Tucked way down at the bottom of this year’s ballot are seven constitutional amendments for which the Legislature wants us all to vote “yes.” They are strategically placed, to get us in the mood for voting “yes” on the very last one — Amendment G. It is deceptively titled “Use Income and Property Tax Revenues to Support Children and Individuals with Disabilities Amendment.” It is a bait-and-switch trick to remove the only constitutional protection for all education funding against legislative raids on school money.
If you, like most Utahns, want more funding for schools, vote “no.” The legislature does not need a constitutional amendment to spend more money on disabled children or adults.
This is legislative revenge for voters daring to defy the December 2019 Tax Reform scheme. Our schools still struggle to recover from the impacts of the Great Recession coupled with income tax cuts enacted right at the start of the recession. There’s no recapturing the billions of dollars cumulatively cut from school budgets during those years.
Now, we’re facing the effects of another recession that will reduce school funding for several more years, and once again, Utah’s Legislature is trying to change income taxes to withdraw funding from our schools. This time they want to make the change permanent. Don’t be fooled by its simple language — Constitutional Amendment G is really a scheme to neuter the school funding guarantee that’s been in our state constitution since 1931. Vote “no” and put a stop to this money grab.
Why is this on the ballot this November?

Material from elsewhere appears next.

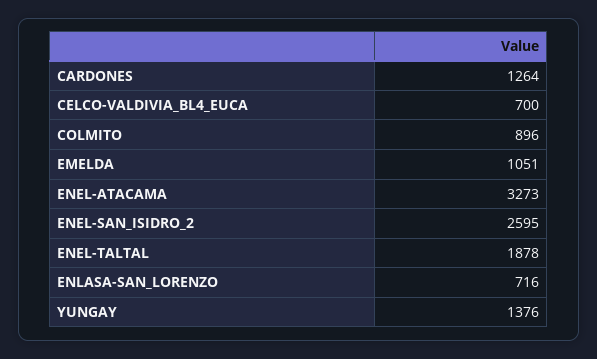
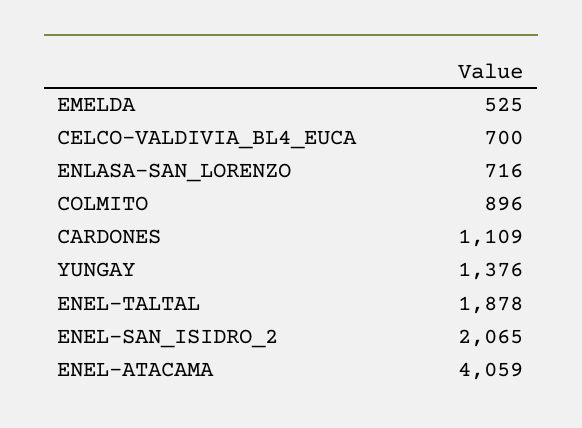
CARDONES: 1264 -> 1109
EMELDA: 1051 -> 525
ENEL-ATACAMA: 3273 -> 4059
ENEL-SAN_ISIDRO_2: 2595 -> 2065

For years, the Legislature has prioritized transportation, the inland port, moving the state prison and other projects over funding our schools. They’ve crafted elaborate shell games and earmarks to try to get around the constitution’s education funding guarantee. All the while, Utah continues to rank 51st in the nation for school funding, class sizes are enormous, teachers are in short supply (and underpaid) and we can barely keep up with simple population growth, let alone the challenges of helping our disadvantaged students have a greater chance at success.

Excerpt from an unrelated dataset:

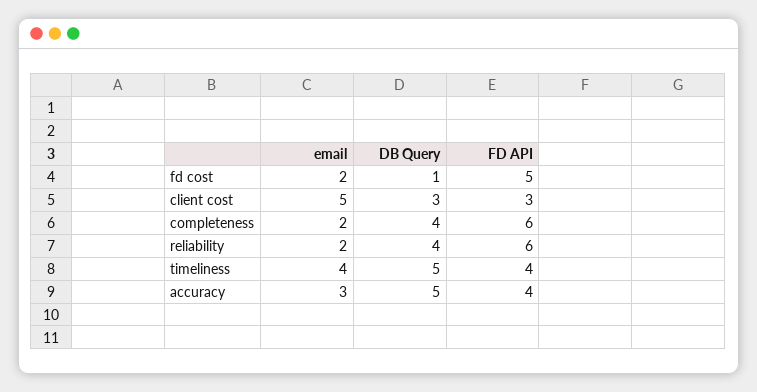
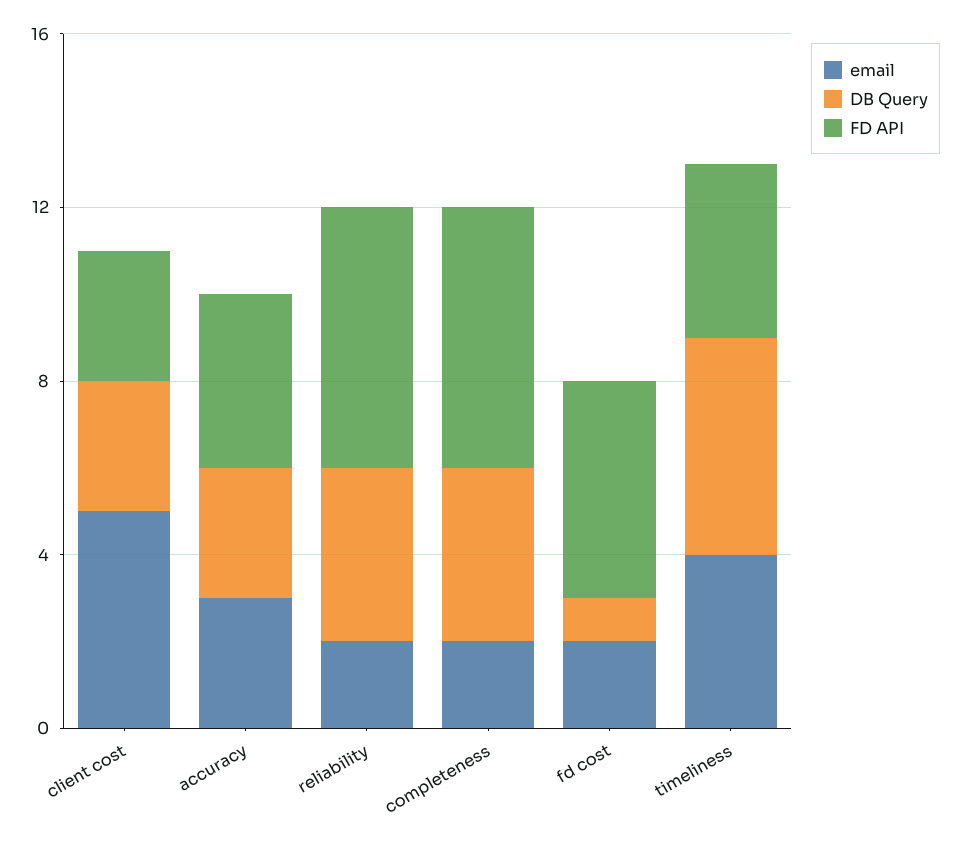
DB Query, accuracy: 5 -> 3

After years of these tactics, legislators have been running out of capacity to keep shifting education funds to other purposes, so they decided to ask voters to amend the constitution and give them more flexibility. Do you trust them with this flexibility? Until now, the constitutional guarantee has at least provided some check on bad decisions and created pressure to keep education growing. Now is precisely not the time to remove that pressure in exchange for vague promises.
During negotiations to persuade school advocates to stop opposing this idea, the Legislature crafted a new formula to estimate funds needed for inflation and student enrollment growth. They also budgeted a large increase in school funding for the current year, but the emerging impacts of the recession led them to take back most of that money.
The new budget formula is being labeled as a “funding guarantee,” but it’s not even close. It only creates a process in which the budget committee estimates inflation and student growth and places an adjustment in the proposed budget. The existing constitutional guarantee is about far more than mere inflation and student enrollment growth adjustments — it is binding constitutional law that requires all income taxes to be spent on education, a powerful lever to force new investments in educational innovation and quality to keep Utah’s economy and society strong. All future elected officials are bound by this law.
The new “guarantee” is only a state statute that can be ignored or changed anytime without legal consequence. Future legislators and governors cannot be bound to the agreement, creating uncertainty in school funding, even as the student population continues to grow and become more complex.
The Legislature is completely free to spend more on education under the current constitution. Isn’t that what you want? What most Utahns want? Why would we give them permission to spend less on our schools? That’s exactly what Amendment G tries to do. This isn’t a recipe for success.
David Irvine is a Salt Lake City attorney, and a former four-term Republican state legislator.